[Start of section]

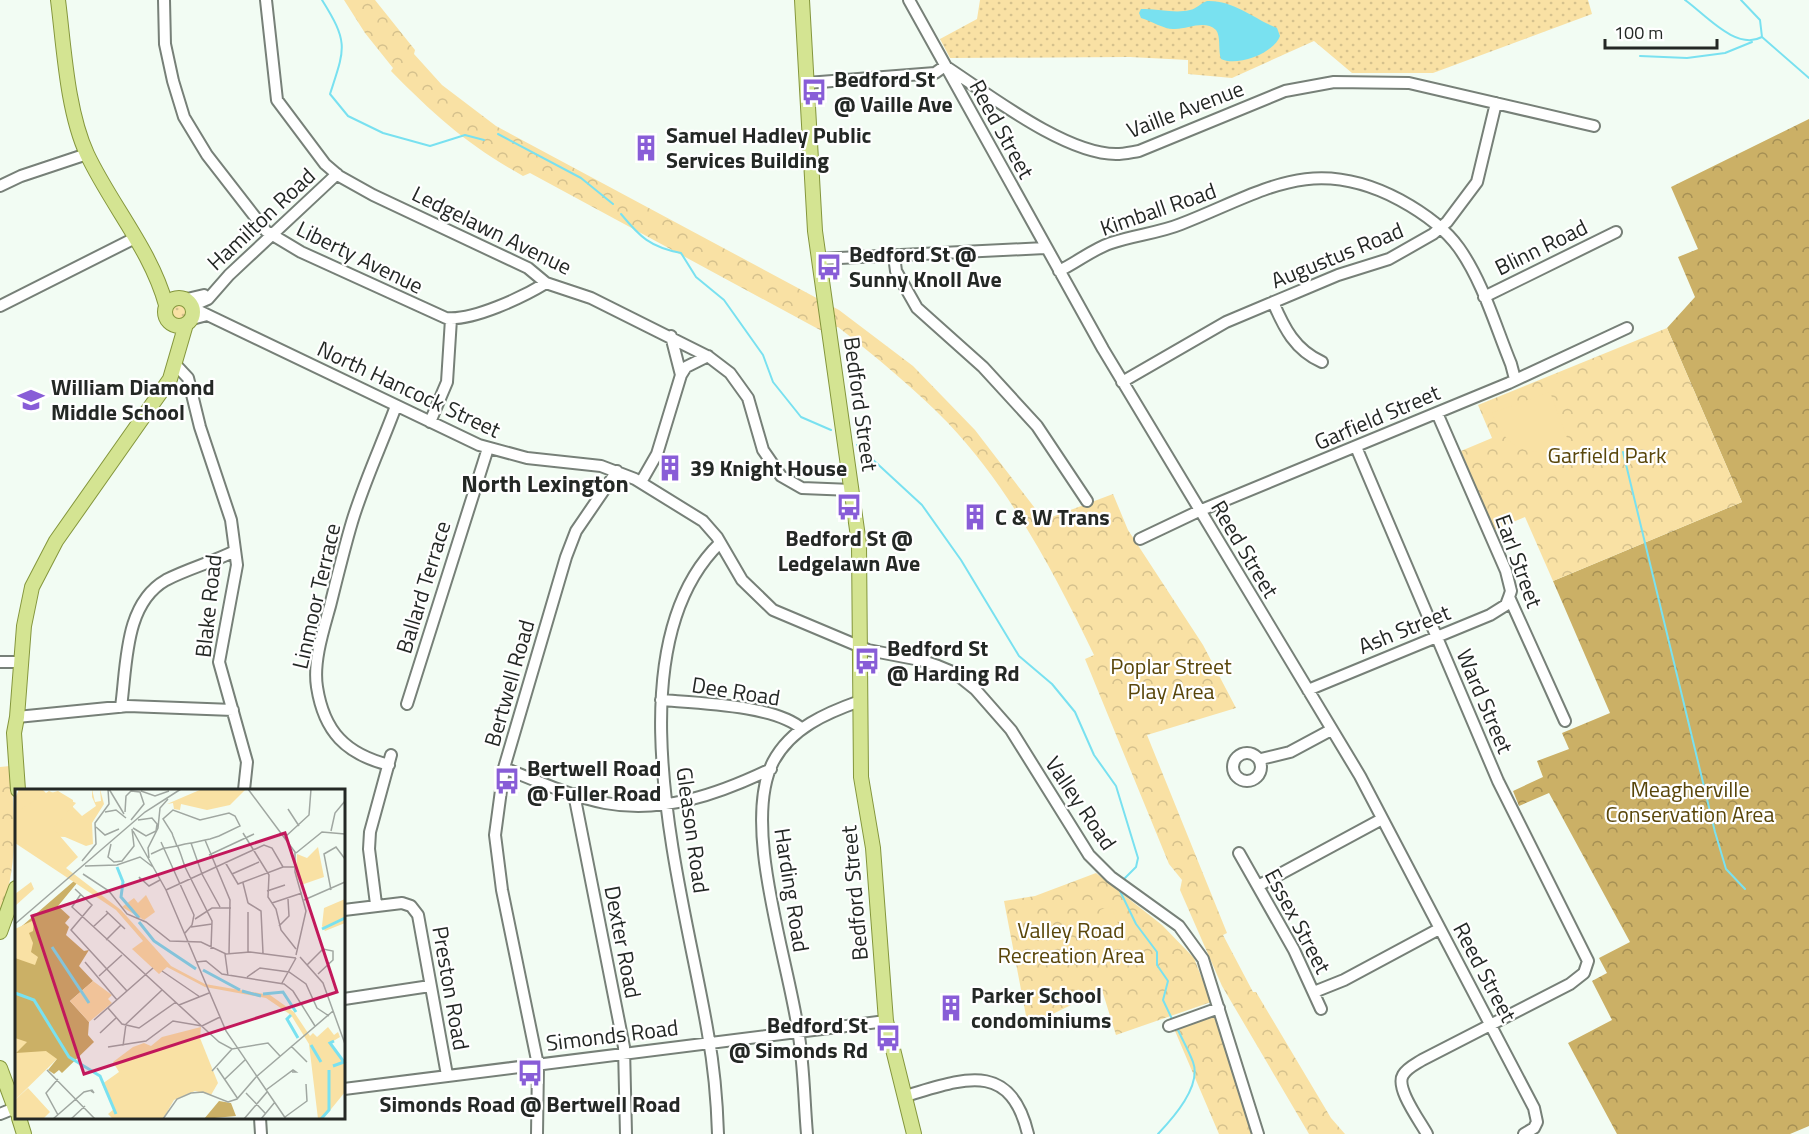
<svg xmlns="http://www.w3.org/2000/svg" width="1809" height="1134" font-family="'Titillium Web',sans-serif">
<style>
.grass{fill:url(#grass-dots)}
.forest{fill:url(#forest-crowns)}
.park{fill:url(#park-crowns)}
.garden{fill:#f9e1a4}
.water{fill:#79e1f0}
.lines{fill:none;stroke-linecap:round;stroke-linejoin:round}
.stream{stroke:#79e1f0;stroke-width:2}
.minor-casing{stroke:#778078;stroke-width:14}
.major-casing{stroke:#84963c;stroke-width:16}
.minor{stroke:#fff;stroke-width:10}
.major{stroke:#d4e492;stroke-width:14}
.labels{text-anchor:middle;dominant-baseline:central;stroke-width:4.5;stroke-linejoin:round;paint-order:stroke}
.poi-label{font-size:22px;font-weight:bold;fill:#242825;stroke:#fff;text-anchor:start}
.street-label{font-size:22px;fill:#242825;stroke:#fff}
.park-label{font-size:22px;fill:#59460a;stroke:#fff}
.neighbourhood-label{font-size:24px;font-weight:bold;fill:#242825;stroke:#fff}
.inset-river{fill:none;stroke:#79e1f0;stroke-width:3}
.inset-road{fill:none;stroke:#a0a7a1;stroke-width:1.5}
.view{fill:#c2185b;fill-opacity:0.15;stroke:#c2185b;stroke-width:3}
.inset-edge{fill:none;stroke:#242825;stroke-width:3}
</style>
<defs>
<pattern id="grass-dots" width="8" height="8" patternUnits="userSpaceOnUse" patternTransform="scale(1.5)"><rect width="8" height="8" fill="#f9e1a4"/><path d="M2 2h.1M6 6h.1" fill="none" stroke="#d5c18d" stroke-width="1.8" stroke-linecap="round"/></pattern>
<pattern id="forest-crowns" width="20" height="18" patternUnits="userSpaceOnUse" patternTransform="scale(1.5)"><rect width="20" height="18" fill="#cbb066"/><path d="M2 6a3 3 0 1 1 6 0M12 15a3 3 0 1 1 6 0" fill="none" stroke="#a58f54"/></pattern>
<pattern id="park-crowns" width="20" height="18" patternUnits="userSpaceOnUse" patternTransform="scale(1.5)"><rect width="20" height="18" fill="#f9e1a4"/><path d="M2 6a3 3 0 1 1 6 0M12 15a3 3 0 1 1 6 0" fill="none" stroke="#d5c18d"/></pattern>
</defs>
<rect width="100%" height="100%" fill="#f2fcf3"/>
<path class="grass" d="M980,0H1588L1592,14L1433,73H1352L1314,41L1232,78L1188,74V60L1130,57L950,58L940,39L977,19Z
M171 312a9 9 0 1 1 18 0a9 9 0 1 1-18 0Z"/>
<path class="forest" d="M1809,119V1126L1790,1134H1617L1568,1043L1612,1020L1592,981L1607,973L1599,958L1630,942L1549,793L1519,806L1513,791L1543,777L1537,761L1569,749L1562,733L1610,713L1553,581L1742,502L1667,328L1695,297L1678,257L1698,249L1671,187Z"/>
<path class="park" d="M344,0H375L415,50L414,54L442,85L496,126L839,310L913,366L975,430L1044,520L1113,494L1128,530L1203,645L1236,708L1147,735L1227,933L1223,935L1253,992H1256L1331,1118L1345,1134H1309L1222,986L1180,890L1182,880L1169,864L1085,659L1094,655C1056,576 1010,488 948,423C914,388 876,357 838,327L820,330L530,173L523,176C469,146 434,115 391,71L393,68L365,33Z
M1667,328L1742,502L1553,581L1525,517L1494,530L1461,451L1492,438L1478,405Z
M10,766C15,818 19,866 0,915V767Z
M1096,873L1162,925L1194,958L1211,1002L1116,1035L1102,990L1028,1026L1004,901L1035,896Z
M1214,1014L1253,1134H1219L1175,1031Z"/>
<path class="garden" d="M1550,392L1570,446C1531,458 1508,453 1492,413Z
M1111,906L1121,931L1110,935L1100,910Z
M1096,912L1106,937L1094,941L1084,916Z"/>
<path class="water" d="M1207,1C1234,0 1254,19 1277,28L1280,36C1274,53 1237,67 1221,59C1218,51 1221,36 1216,30C1204,19 1187,30 1173,29C1164,29 1151,21 1141,18L1139,13L1141,9C1158,8 1173,14 1190,10C1196,9 1201,3 1207,1Z"/>
<g class="lines">
<path class="stream" d="M322,0C349,43 345,48 330,94L348,116L383,133L430,146L465,135L484,140
M1685,0C1706,15 1736,51 1762,37
M1741,0L1760,20L1762,37L1809,78
M1640,56L1687,58L1725,53L1752,42
M498,134L581,178L613,204
M621,214C640,237 650,247 681,253L696,277L724,300L763,355L773,382L801,417L831,430
M857,445L922,505L961,560L1019,656L1052,684L1075,712L1094,755L1116,786L1138,858L1136,867L1123,880
M1623,452L1715,832L1726,869L1745,889
M1120,891L1136,924L1157,952V965L1168,981L1163,1000L1173,1021
M1158,1134C1173,1118 1202,1086 1193,1062C1189,1051 1182,1039 1177,1028"/>
<g class="minor-casing">
<path id="minor" d="M164,0L165,44L173,81L184,117L207,155L266,231L301,252L446,318C473,321 523,297 546,283
M266,0L277,100L325,164L339,176L373,195L528,268L546,283L591,298L709,357L730,373L748,398L763,450L781,476L802,488L852,490
M909,0L1103,349L1360,776L1534,1108L1537,1122L1534,1128L1524,1134
M807,83L935,73L945,66C988,94 1065,154 1116,154C1124,154 1132,152 1139,151L1285,91L1334,82L1409,83L1594,126
M0,186L21,176L87,154
M894,256L896,271L917,308L983,367L1037,426L1087,501
M819,259L1045,248
M1059,271C1076,263 1093,249 1111,243C1134,235 1159,233 1181,224C1263,192 1312,153 1400,200C1422,212 1444,227 1459,248C1483,282 1495,325 1511,364L1515,379
M1484,297L1616,232
M187,299L204,295
M1273,302C1284,328 1295,350 1322,362
M0,306L135,238
M192,306L208,299L229,275L337,174
M193,308L479,445L527,458L601,466L635,479L703,521L717,537L742,580L773,610L868,650L920,660L938,666L955,673L975,689L1011,730L1089,855L1111,877L1179,926L1203,959L1258,1134
M192,319L207,315
M671,336L681,375
M174,363L188,378L200,427L231,520L237,565L219,662L247,762L244,790
M1122,382L1226,322L1338,275L1389,259L1433,234L1447,222L1477,182L1496,103
M1437,413L1506,571L1511,591L1509,597L1565,721
M430,422L447,382L451,319
M1356,447L1498,781L1588,961L1584,973L1570,984L1422,1060C1416,1064 1407,1068 1403,1075C1395,1088 1420,1121 1427,1134
M641,482L657,454L681,375L686,367L708,356
M1140,539L1199,511L1509,383L1627,328
M0,662H21
M1308,690L1490,615L1506,605L1509,597
M661,700C697,703 776,705 802,729
M407,704L488,448
M121,707C127,664 124,604 166,580C187,569 213,562 235,551
M17,717L128,706L233,710
M1233 767a14 14 0 1 1 28 0a14 14 0 1 1-28 0Z
M1261,759L1290,752L1331,730
M389,765C346,754 324,732 317,687C313,662 323,631 330,606C337,578 344,549 352,522C364,482 382,444 396,406
M504,768C537,781 570,796 605,803C663,814 719,794 771,769
M574,794L624,1047L626,1134
M1239,853L1294,950L1321,1009
M1258,886L1382,819
M376,904L369,849L370,832L391,755
M344,910L402,903L411,906L418,915L447,1075
M1314,992L1344,980L1439,929
M344,999L430,986
M1169,1026L1219,1008
M344,1089L886,1021
M905,1096C961,1080 1010,1058 1028,1134
M0,1114L15,1108
M260,1118L261,1134
M537,1134L538,1065L502,890L495,835L504,768L566,557L576,531L617,471
M718,1134C717,1101 714,1067 708,1034C686,900 608,652 720,543
M807,1134C804,1100 804,1064 798,1030C788,959 741,825 773,762C791,728 826,713 860,701"/>
</g>
<g class="major-casing">
<path id="major" d="M58,0C64,47 67,111 87,154C111,205 151,250 166,305
M802,0L815,231L859,544L861,777L873,848L886,1021L914,1134
M165 312a14 14 0 1 1 28 0a14 14 0 1 1-28 0Z
M18,790L14,733L17,717L24,626L32,587L56,541L170,379L186,324
M0,932L16,888
M0,1068L16,1111
M19,1118L24,1134"/>
</g>
<use href="#minor" class="minor"/>
<use href="#major" class="major"/>
</g>
<defs>
<g id="bus-bare" transform="scale(2.07)"><path d="M-5-6H5V4H4V6H2V4H-2V6H-4V4H-5ZM-3.5-4V0h7V-4ZM-3.5 1.2v1.5H-2V1.2ZM2 1.2v1.5H3.5V1.2Z" fill="#885dd7" stroke="#fff" stroke-width="2.5" paint-order="stroke"/></g>
<g id="building-bare" transform="scale(2.07)"><path d="M-4-6H4V6H1V3H-1V6H-4ZM-2.5-4.3h1.7v1.8h-1.7ZM.8-4.3h1.7v1.8H.8ZM-2.5-1h1.7V.8h-1.7ZM.8-1h1.7V.8H.8Z" fill="#885dd7" stroke="#fff" stroke-width="2.5" paint-order="stroke"/></g>
<g id="school-bare" transform="scale(2.07)"><path d="M0-5L7-2L0 1L-7-2ZM-4 1L0 2.5L4 1V4Q0 6-4 4Z" fill="#885dd7" stroke="#fff" stroke-width="2.5" paint-order="stroke"/></g>
</defs>
<g fill-rule="evenodd">
<use href="#bus-bare" x="814" y="92"/>
<use href="#building-bare" x="646" y="148"/>
<use href="#bus-bare" x="829" y="267"/>
<use href="#school-bare" x="31" y="400"/>
<use href="#building-bare" x="670" y="468"/>
<use href="#bus-bare" x="849" y="507"/>
<use href="#building-bare" x="975" y="517"/>
<use href="#bus-bare" x="867" y="661"/>
<use href="#bus-bare" x="507" y="781"/>
<use href="#building-bare" x="951" y="1008"/>
<use href="#bus-bare" x="888" y="1038"/>
<use href="#bus-bare" x="530" y="1073"/>
</g>
<g class="labels">
<g class="poi-label">
<text x="834" y="79">Bedford St<tspan x="834" dy="25">@ Vaille Ave</tspan></text>
<text x="666" y="135">Samuel Hadley Public<tspan x="666" dy="25">Services Building</tspan></text>
<text x="849" y="254">Bedford St @<tspan x="849" dy="25">Sunny Knoll Ave</tspan></text>
<text x="51" y="387">William Diamond<tspan x="51" dy="25">Middle School</tspan></text>
<text x="690" y="468">39 Knight House</text>
<text x="995" y="517">C &amp; W Trans</text>
<text x="849" y="538" text-anchor="middle">Bedford St @<tspan x="849" dy="25">Ledgelawn Ave</tspan></text>
<text x="887" y="648">Bedford St<tspan x="887" dy="25">@ Harding Rd</tspan></text>
<text x="527" y="768">Bertwell Road<tspan x="527" dy="25">@ Fuller Road</tspan></text>
<text x="971" y="995">Parker School<tspan x="971" dy="25">condominiums</tspan></text>
<text x="868" y="1025" text-anchor="end">Bedford St<tspan x="868" dy="25">@ Simonds Rd</tspan></text>
<text x="530" y="1104" text-anchor="middle">Simonds Road @ Bertwell Road</text>
</g>
<g class="street-label">
<text transform="translate(1185 109) rotate(-21)">Vaille Avenue</text>
<text transform="translate(1002 129) rotate(61)">Reed Street</text>
<text transform="translate(1158 209) rotate(-19)">Kimball Road</text>
<text transform="translate(261 219) rotate(-43)">Hamilton Road</text>
<text transform="translate(492 230) rotate(26)">Ledgelawn Avenue</text>
<text transform="translate(1541 247) rotate(-26)">Blinn Road</text>
<text transform="translate(1337 255) rotate(-22)">Augustus Road</text>
<text transform="translate(360 257) rotate(26)">Liberty Avenue</text>
<text transform="translate(409 389) rotate(25)">North Hancock Street</text>
<text transform="translate(861 404) rotate(82)">Bedford Street</text>
<text transform="translate(1377 417) rotate(-23)">Garfield Street</text>
<text transform="translate(1245 549) rotate(59)">Reed Street</text>
<text transform="translate(1519 561) rotate(70)">Earl Street</text>
<text transform="translate(423 587) rotate(-73)">Ballard Terrace</text>
<text transform="translate(316 596) rotate(-77)">Linmoor Terrace</text>
<text transform="translate(208 606) rotate(-84)">Blake Road</text>
<text transform="translate(1404 629) rotate(-22)">Ash Street</text>
<text transform="translate(509 683) rotate(-74)">Bertwell Road</text>
<text transform="translate(736 691) rotate(9)">Dee Road</text>
<text transform="translate(1485 701) rotate(67)">Ward Street</text>
<text transform="translate(1081 803) rotate(56)">Valley Road</text>
<text transform="translate(693 830) rotate(82)">Gleason Road</text>
<text transform="translate(792 890) rotate(81)">Harding Road</text>
<text transform="translate(854 893) rotate(-95)">Bedford Street</text>
<text transform="translate(1298 921) rotate(62)">Essex Street</text>
<text transform="translate(623 942) rotate(79)">Dexter Road</text>
<text transform="translate(1485 972) rotate(62)">Reed Street</text>
<text transform="translate(451 988) rotate(80)">Preston Road</text>
<text transform="translate(612 1035) rotate(-7)">Simonds Road</text>
</g>
<g class="park-label">
<text x="1607" y="455">Garfield Park</text>
<text x="1171" y="666">Poplar Street<tspan x="1171" dy="25">Play Area</tspan></text>
<text x="1690" y="789">Meagherville<tspan x="1690" dy="25">Conservation Area</tspan></text>
<text x="1071" y="930">Valley Road<tspan x="1071" dy="25">Recreation Area</tspan></text>
</g>
<g class="neighbourhood-label">
<text x="545" y="483">North Lexington</text>
</g>
</g>
<g transform="translate(15 789)">
<rect width="330" height="330" fill="#f2fcf3"/>
<path d="M0,210L44,268L0,311ZM186,238L185,249L203,294L196,306L180,302L159,311L148,330H98L93,325L99,320L87,295L104,283L98,273L118,258L129,254L136,257L147,248Z" fill="#f9e1a4"/>
<path d="M59,92L62,94L43,117L55,128L50,134L54,138L51,146L69,162L74,161L64,177L78,192L55,212L74,233L73,246L79,253L47,284L44,281L39,285L33,281L42,270L31,262L1,264L12,253L0,249V143ZM204,312L216,314L221,327L189,330Z" fill="#cbb066"/>
<path d="M4,0H27L32,5L43,2L58,11V18L67,27L81,17L77,8V0L80,13L86,12L85,0L89,15L77,34L78,55L71,57L50,48L0,46V10ZM16,93L19,100L0,117V105ZM330,110V134L310,142L307,137L309,119ZM19,131L18,142L14,144L18,154L16,163L23,168L20,176L0,169V140Z" fill="#f9e1a4"/>
<path d="M187,0H231L215,16L192,21L166,15L165,21L159,20L158,14L152,15ZM34,2L61,14L38,39L63,68L51,79L106,121L156,177L190,195L255,206L279,223L295,247L298,244L302,248L313,238L319,246L323,243L325,248L315,254L329,273L330,303L308,330H303L294,255L276,226L251,209L190,198L152,178L144,185L117,160L128,152L101,121L0,54V24ZM303,58L309,88L286,96L281,86L282,65L292,69ZM131,106L140,123L129,131L107,118L119,109L123,114ZM78,192L97,206L93,210L97,214L74,233L55,212ZM13,299L35,323L28,330H0V311Z" fill="#f9e1a4"/>
<path class="inset-river" d="M102,78L108,93L106,108L124,129M124,133L139,152L181,180M307,140L330,129M37,158L74,214M188,181L225,201M227,202L246,207M0,204L19,211L54,268L85,287L101,325M248,205L268,203L281,223M276,226L272,230L283,249M296,256L306,273M318,277L329,273L315,254L319,252M306,330L314,321V281"/>
<path class="inset-road" d="M94,0L109,25M233,0L280,63V83L291,122L281,166M126,2L140,7L154,2M273,20L284,37M90,23L101,21L111,29M110,23L111,7L116,2L125,3L129,15L116,31M81,38L90,46L104,40M118,39L131,47L141,42L142,35L137,29L123,31M118,42L151,101L211,242L271,330M316,42L320,24L330,12M228,44L254,86L253,108L261,120L266,141L281,160M270,48L294,26L296,0M190,51L215,111L214,165M146,53L179,126L177,136L170,144M176,54L187,85L205,118M96,55L93,68L99,73L107,72L119,57L117,40M281,64L307,43L330,45M136,65L149,59H151L162,57L170,55L176,54H177L190,51L195,50L204,47L225,37L220,27L214,24L185,31L158,21L148,30L157,44L158,47L162,57L163,58L166,66L170,78L197,132L196,160M194,66L239,45M134,69L133,59L143,39L145,19L153,10M67,72L81,55L80,34L94,15L93,0M210,73L223,95L268,78M70,77L102,76L125,68L138,78M68,85L94,102L112,125L131,133L155,152L186,153L211,165L235,163L281,169M217,85L244,73M126,91L124,88L134,97L145,91M228,94L233,114M60,100L77,116L56,141L112,202M151,101L249,56L257,59L268,78H279M316,101L309,65L321,58L330,70M252,102L270,96M66,105L57,118L204,253L217,260L253,254L265,267M289,111L330,93M233,114L246,122L248,164M257,114L287,104M91,122L110,140M233,123V163M180,130L197,119H216M0,135L130,23L166,0M264,137L274,127L273,110M78,138L93,124M176,138L197,135M91,151L106,136M210,165L213,187M285,168L308,194L330,255M70,173L102,211M181,173L191,172L207,185L269,195L278,202L300,237M292,176L308,160L318,162V171L303,185M147,182L185,208M84,187L107,166M232,188L245,179L274,183L291,195L302,219L314,227M267,194L281,169M164,216L194,204M93,219L107,235L124,239L161,213M79,231L138,179M85,244L101,229M108,257L111,235L147,201M276,257L292,273M93,258L131,252L158,232L187,237L205,228M202,279L223,310M32,281L80,330M197,282L217,260M43,290L31,304L43,326M210,290L230,271M251,301L278,281L281,283H277M231,304L250,324M270,328L292,312L291,295M38,330L69,303L77,301L79,304L76,302M56,330L70,317M148,330L162,310L176,304L188,303L213,313L222,310L241,288L318,222M229,330L252,303M246,330L260,313"/>
<path class="view" d="M270,44L322,203L69,285L17,127Z"/>
<rect width="330" height="330" class="inset-edge"/>
</g>
<path d="M1605 39v9h112v-9" fill="none" stroke="#242825" stroke-width="3"/>
<text x="1614" y="39" font-size="18" fill="#242825" stroke="#ffffff" stroke-width="4.5" paint-order="stroke">100 m</text>
</svg>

[End of section]

What this task involves:
Please tally every line of the entries that holds "anchor" and answer with that figure alone.

Reply to the exercise:
5